[Stored data]
== Segment start ==
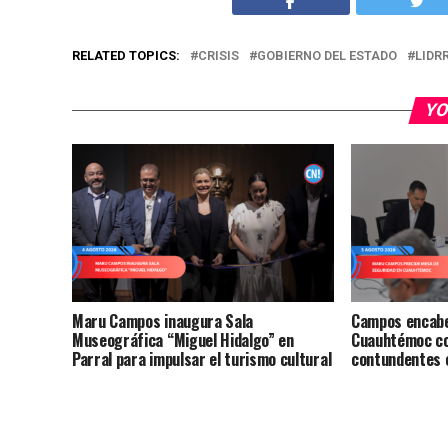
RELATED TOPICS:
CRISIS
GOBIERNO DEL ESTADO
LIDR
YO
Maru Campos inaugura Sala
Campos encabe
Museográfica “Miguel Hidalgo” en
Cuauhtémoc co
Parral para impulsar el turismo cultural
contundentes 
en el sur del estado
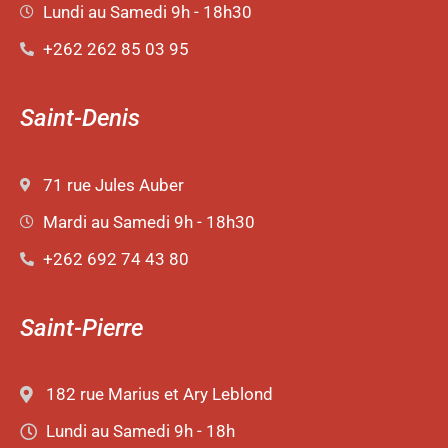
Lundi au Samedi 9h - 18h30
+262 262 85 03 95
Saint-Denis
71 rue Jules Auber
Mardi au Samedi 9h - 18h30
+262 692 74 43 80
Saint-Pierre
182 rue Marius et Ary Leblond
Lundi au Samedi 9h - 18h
== Segment end ==
== Segment start ==
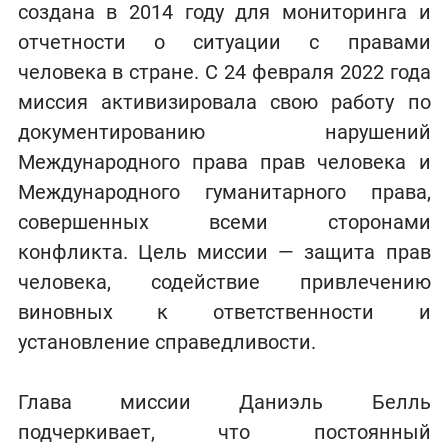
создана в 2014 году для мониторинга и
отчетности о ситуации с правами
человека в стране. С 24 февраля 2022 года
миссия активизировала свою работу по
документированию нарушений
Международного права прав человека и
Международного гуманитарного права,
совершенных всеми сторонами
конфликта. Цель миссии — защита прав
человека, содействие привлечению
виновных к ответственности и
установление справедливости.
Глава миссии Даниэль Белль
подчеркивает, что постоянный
== Segment end ==
> [Exercise]:
Write out the listing word for word, from the line with "создана в 2014 году для мониторинга и" up to and including the line with "подчеркивает, что постоянный".

> [Solution to the exercise]:
создана в 2014 году для мониторинга и
отчетности о ситуации с правами
человека в стране. С 24 февраля 2022 года
миссия активизировала свою работу по
документированию нарушений
Международного права прав человека и
Международного гуманитарного права,
совершенных всеми сторонами
конфликта. Цель миссии — защита прав
человека, содействие привлечению
виновных к ответственности и
установление справедливости.
Глава миссии Даниэль Белль
подчеркивает, что постоянный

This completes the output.